The sloughing or peeling of the bark is a normal process, especially in the spring when the tree begins to grow. The outer layers of the bark are dead tissue and therefore they cannot grow, the outer bark splitting in order for the tree to grow in circumference, increasing its diameter. The inner bark cambium and phloem tissues are living, and form a new protective layer of cells as the outer bark pulls apart.

Normal furrowed bark has a layer of bark over the wood below, however bark may peel or fall off the tree in sheets (river birch), plates (sycamore and pine), strips (cedar) or blocks (dogwood).[1]

Causes[edit]

Frost cracks are frequently the result of some sort of weakness in the bark which occurred to the tree earlier. In late winter and early spring, water in the phloem, known as the inner bark and in the xylem, known as the wood, expands and contracts under often significantly fluctuating temperatures. Wood that is some way damaged does not contract to the same degree as healthy wood. Rapid expansion and contraction of water within the wood and bark, particularly under rapidly falling night temperatures, can result in a frost crack, often accompanied by a loud explosive report.[2]

Research suggests that the main cause is actually 'frost-shrinkage' due to the freezing-out of cell well moisture into lumens of wood cells and other causes are the expansion of freezing water in cell lumens, and additionally the formation of ice lenses within wood. As stated, previous defects such as healed wounds, branch stubs, etc. in tree trunks function as stress raisers and trigger the frost cracking.[3]

In winter when the sun sets or the sky clouds over, the temperature of the tree drops very quickly and as the bark cools more quickly and the wood contracts more slowly, the bark rips open in a long crack, sometimes with an audible report likened to a rifle crack.[4][5][6] Cold, clear, sunny days are the most likely to result in frost cracking, particularly as the heat energy from the low Sun on a Winter day can be higher than any other time of year.

Trees that are growing in poorly drained sites are more subject to frost cracking than are those growing in drier, better drained soils.[7] Trees suddenly left exposed by felling are highly susceptible.[8]

Frost crack examples[edit]

Physical appearance[edit]

Repeated frost crack on an ash tree
Frost crack in horse-chestnut bark

Although frost cracks may be up to several metres long, these cracks usually only become apparent in early spring; they are often found on the southwest side of the tree.
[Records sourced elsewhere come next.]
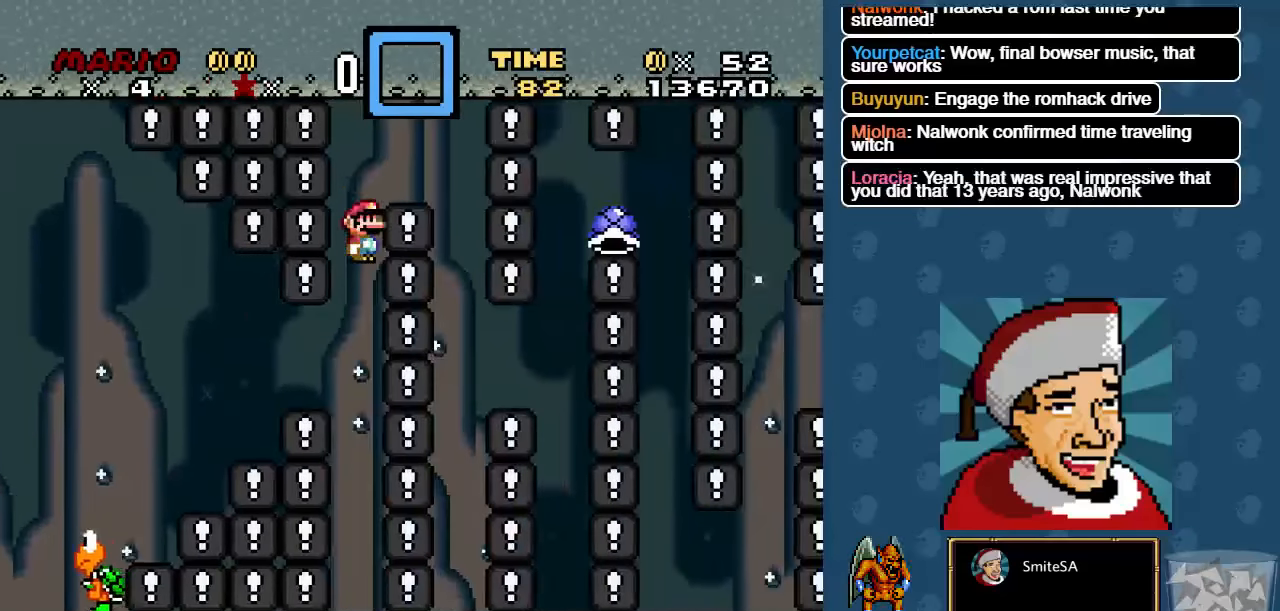
{"buttons": ["X", "DPAD_RIGHT"], "left_stick": "center", "right_stick": "center", "events": [[200, "A", "up"]]}
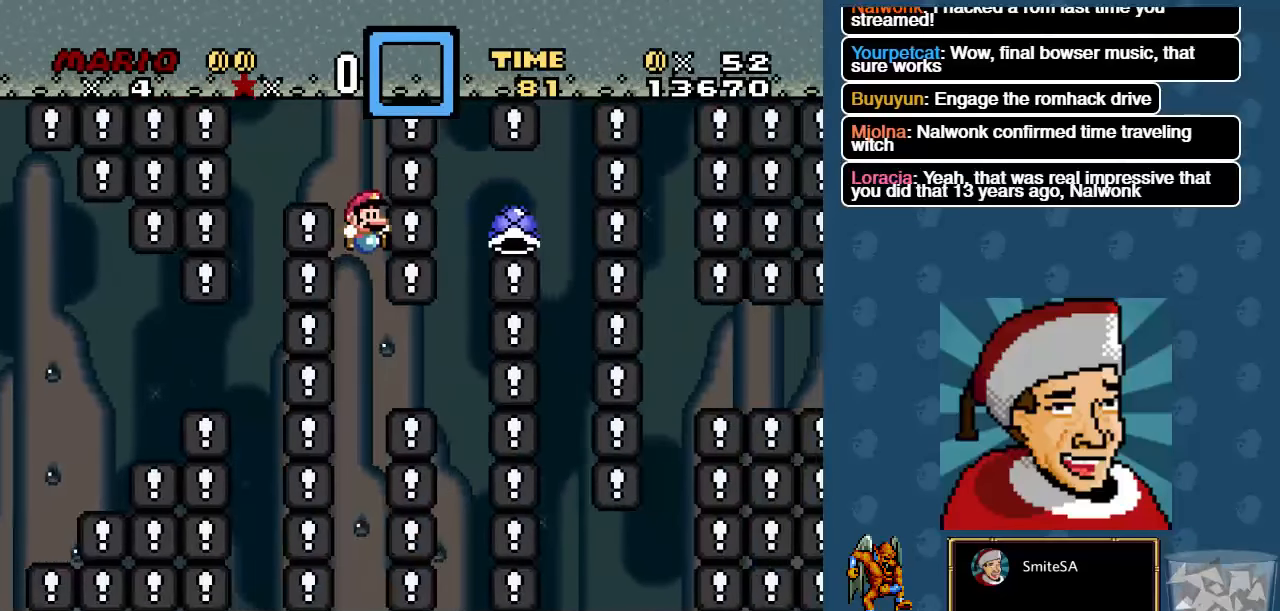
{"buttons": ["A", "X", "DPAD_RIGHT"], "left_stick": "center", "right_stick": "center", "events": [[267, "A", "down"]]}
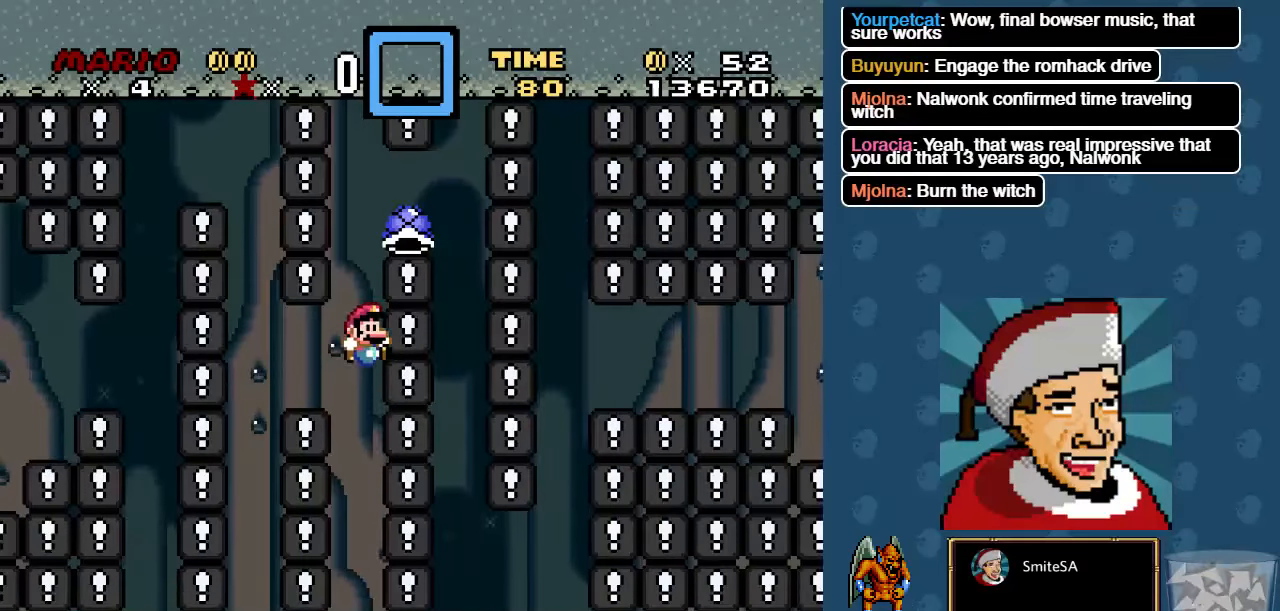
{"buttons": ["A", "X", "DPAD_LEFT"], "left_stick": "center", "right_stick": "center", "events": [[167, "A", "up"], [334, "DPAD_RIGHT", "up"], [400, "A", "down"], [400, "DPAD_LEFT", "down"]]}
These cracks may heal in the summer and be reopen again in the winters, so that successive cracking and healing over a number of years results in the formation of 'frost ribs' on the sides of affected trees.[9] The wood beneath the frost crack is rarely damaged.[10] The cracks usually originate at the base of the trunk and extends from a metre to several metres upwards.[11] Some discoloration is often found at the site of the damage.[12]

Effect of damage[edit]

Frost cracks often act as sites of entry for wood decay organisms, including insects, fungi and bacteria. Timber damaged in this way is unsuitable for use in buildings, etc.
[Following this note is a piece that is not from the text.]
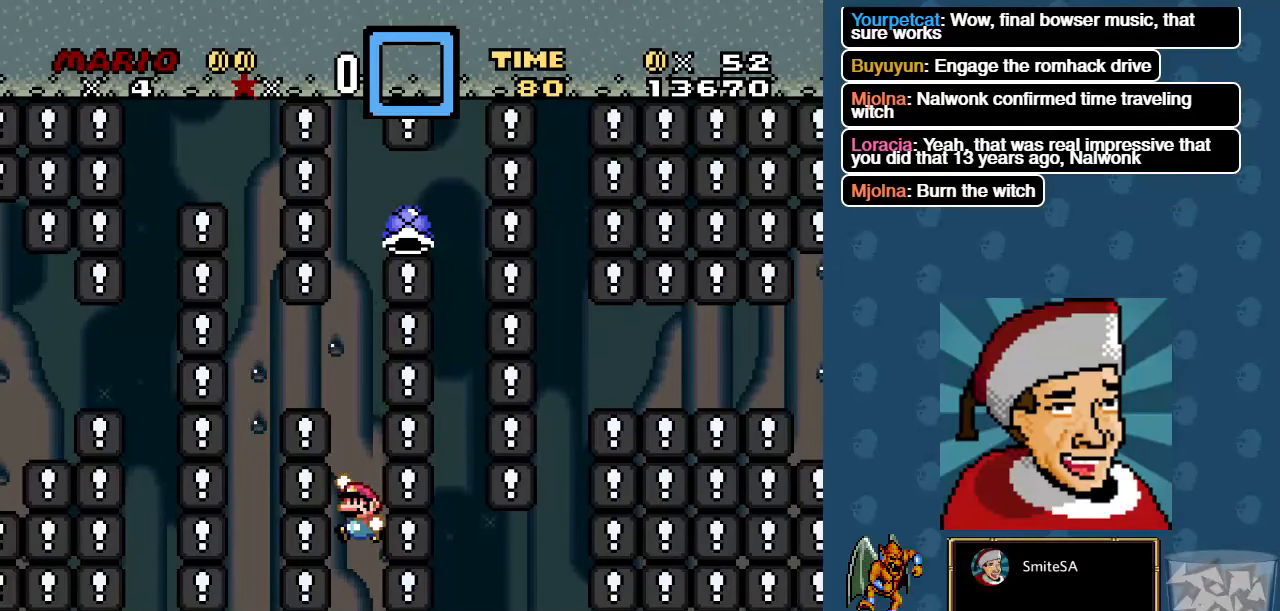
{"buttons": ["X", "DPAD_RIGHT"], "left_stick": "center", "right_stick": "center", "events": [[317, "A", "up"], [317, "DPAD_LEFT", "up"], [484, "DPAD_RIGHT", "down"]]}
Tree species susceptibility[edit]

Bark of a pine tree showing normal sloughing of plates of bark

Species such as crab-apple, beech, walnut, oaks, maples, sycamore, horse-chestnut, willows and lime are prone to developing frost crack given the right conditions.[13]

Prevention[edit]

Avoiding the use of fertilizers late in the growing season can reduce the incidence of splits, also protecting the bark of young trees from physical damage such as that caused by lawn mowers, car bumpers, grazing animals, spades, strimmers, etc. Protect young trees in winter with paper tree wrap from ground level to the first main branches.

Repair[edit]

Most tree species try to seal the edges of wounds by forming a callus layer. The wound's edges begin to form this callus during the first growing season after that crack appears and the callus layer will continue to grow and after many years, the wound may close over entirely.[14]